◆ **Aufgaben**:
1 – Nenne alle Abkürzungen, die im Text zur Frauenförderung an Hochschulen vorkommen, jede nur einmal.
2 – Beantworte zum Text zur Frauenförderung an Hochschulen folgende Fragen:
(a) Nach welchem Vorbild soll der versprochene Studiengang eingerichtet werden?
(b) Wer soll an dem geforderten Zentrum teilhaben können?
(c) Was wird aus den Restgeldern gefördert?
3 – Führe den Text zur Frauenförderung an Hochschulen nach seinem letzten Satz fort.

◆ **Vorliegender Text**:
----

Die Große Anfrage verspricht uns die Einrichtung eines Studiengangs nach dem Vorbild eines jetzt schon vorhandenen Studiengangs an der HWP.Gewollt und nötig ist aber ein hochschulübergreifendes Forschungszentrum, das die Lehre in die Forschung implementiert. Es existieren Pläne, dieses Forschungszentrum zu schaffen, das auch frauenfördernd wäre, denn diese Studienform fördert die Erkenntnis über Frauenwelten und eröffnet neue Wissenschaftsgebiete und gesellschaftliche Räume für Frauen.
Das Parlament sollte der Debatte über die Große Anfrage und deren Antwort eine Initiative folgen lassen, die dazu führt, daß ein solches Zentrum eröffnet und besetzt wird, so daß alle Hochschulen – und nicht nur die HWP – daran teilhaben können.
Die Antwort des Senats zeigt einen Widerspruch zwischen der Erkenntnis des noch nicht Erreichten, der Mißstände,
und den Konzepten zum Handeln. Mit dem HSP III entfällt ein effektives Instrument der Frauenförderung. Daß aus den Restgeldern ein EXPO-Projekt gefördert wird, kann nicht darüber hinwegtrösten, daß wir dieses Instrument nicht mehr haben.

----

◆ **Extrahiertes Material**:
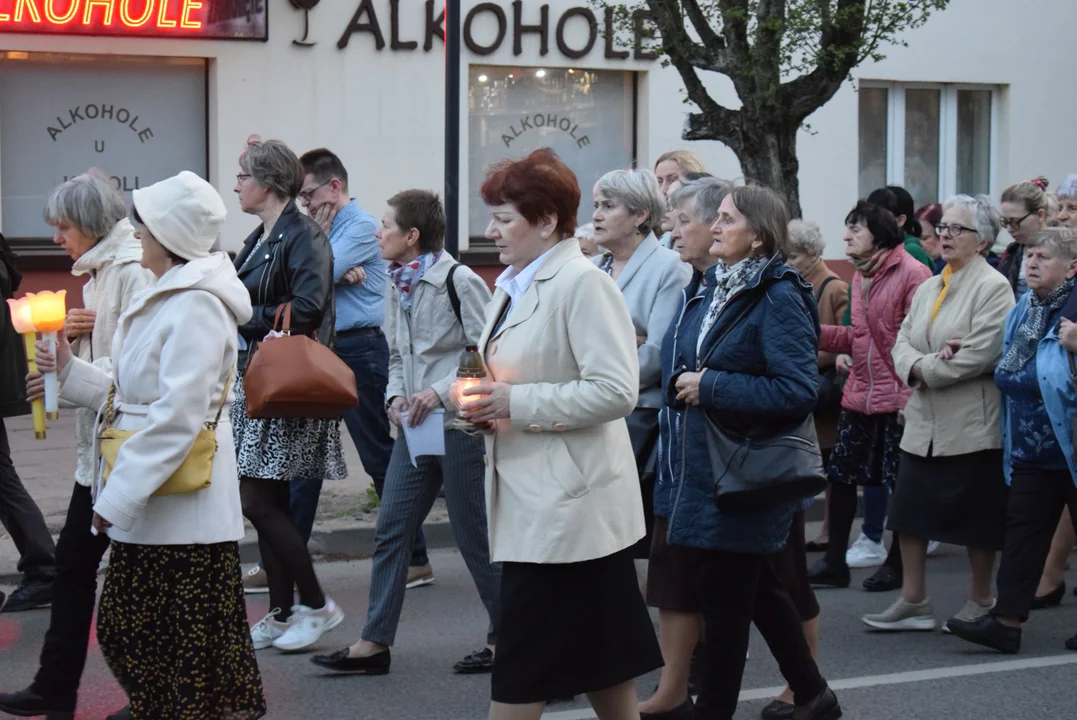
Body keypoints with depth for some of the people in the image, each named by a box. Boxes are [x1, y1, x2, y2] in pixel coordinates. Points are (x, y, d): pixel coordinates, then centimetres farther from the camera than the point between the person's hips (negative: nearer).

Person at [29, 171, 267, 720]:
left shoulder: (195, 307, -17)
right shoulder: (164, 299, 15)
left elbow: (177, 417, -23)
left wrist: (118, 496, -21)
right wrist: (71, 375, 18)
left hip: (186, 516, -10)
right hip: (148, 510, 10)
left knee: (199, 653, -2)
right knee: (123, 631, 15)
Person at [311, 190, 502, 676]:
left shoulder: (458, 281, -12)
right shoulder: (398, 285, 10)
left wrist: (440, 392, -19)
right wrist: (396, 395, 1)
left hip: (459, 424, -8)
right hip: (415, 426, 8)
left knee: (473, 533, 1)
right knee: (391, 529, 5)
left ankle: (505, 637, 16)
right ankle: (375, 643, 9)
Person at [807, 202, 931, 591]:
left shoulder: (911, 274, -14)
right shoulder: (861, 275, 13)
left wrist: (915, 391, -22)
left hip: (898, 397, -8)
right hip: (861, 393, 8)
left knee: (900, 481, 4)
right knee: (841, 473, 8)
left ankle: (895, 563, 17)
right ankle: (834, 562, 17)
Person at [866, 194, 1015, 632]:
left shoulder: (993, 287, -10)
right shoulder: (929, 288, 14)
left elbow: (979, 355, -20)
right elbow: (902, 343, 8)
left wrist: (923, 369, -12)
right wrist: (919, 365, -14)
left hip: (971, 425, -7)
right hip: (924, 423, 7)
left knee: (977, 521, 4)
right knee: (910, 512, 6)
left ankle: (981, 603, 18)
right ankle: (914, 602, 14)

----

◆ **Lösungen der Reihe nach**:
1 – HWP, HSP III, EXPO

2 –
(a) Nach dem Vorbild eines schon vorhandenen Studiengangs an der HWP
(b) Alle Hochschulen, nicht nur die HWP
(c) Ein EXPO-Projekt

3 –
Die Große Anfrage zeigt, daß an Stelle des HSP III leider kein strukturiertes Vorgehen tritt, denn sonst hätte uns der Senat dieses darstellen können. Das macht er aber nicht. Die Datenlage ist lückenhaft, eine Evaluation ist noch nicht strukturiert angegangen worden. Es hilft auch nichts, daß die Große Anfrage auf das punktuell greifende EmmyNoether-Programm der Bundesregierung verweist. Das ist so, als wenn man einem Ertrinkenden einen Strohhalm reicht.
Erstens:Warum ist die innovativ und effektiv arbeitende Koordinierungstelle für Frauenforschung mit so geringen Mitteln ausgestattet?
Zweitens: Wie viele Stellen für Habilitantinnen werden aus den Geldern des HSP IV geschaffen werden?
Und vor allem: Nachdem der Senat so viele Fragen beantwortet hat, frage ich den Senat: Was wird getan, damit alle bisherigen Instrumente zur Frauenförderung endlich greifen? Wann werden endlich große, effektive Instrumente eingesetzt? Wo sind die neuen Ideen, die lang anhaltenden, wirksamen Strukturen? Wie will es der Senat schaffen, daß zum Generationswechsel wirklich etwas getan wird? Diese Antworten stehen noch aus.
Frau Präsidentin, meine Damen und Herren! Wer die Anfrage aufmerksam gelesen hat – ich will hoffen, daß es die meisten getan haben –, ist mit dem Ergebnis unzufrieden. Diejenigen, die diese Antworten aufgeschrieben haben, hätten beim Niederlegen der Zahlen eigentlich ein wenig rot werden müssen. Aber da es sowieso die Roten waren, konnten sie nicht mehr rot werden.
„Frauenförderung stellt ein wesentliches Element auch im Rahmen der Wissenschaftspolitik in Hamburg dar.“
Die Zahlen sprechen aber deutlich eine andere Sprache. Denn abgesehen von wenigen Ausnahmen – Frau Urbanski hat das dargestellt – ist die Frauenbeteiligung auch weiterhin gering. Sie ist sogar trotz steigender Studentinnenzahlen bei den Professorinnen rückläufig.
Bei der Hochschule für Wirtschaft und Politik kann man natürlich von einer phantastischen hundertprozentigen Steigerung sprechen: Jetzt lehrt dort eine Professorin, zuvor hatte die HWP keine.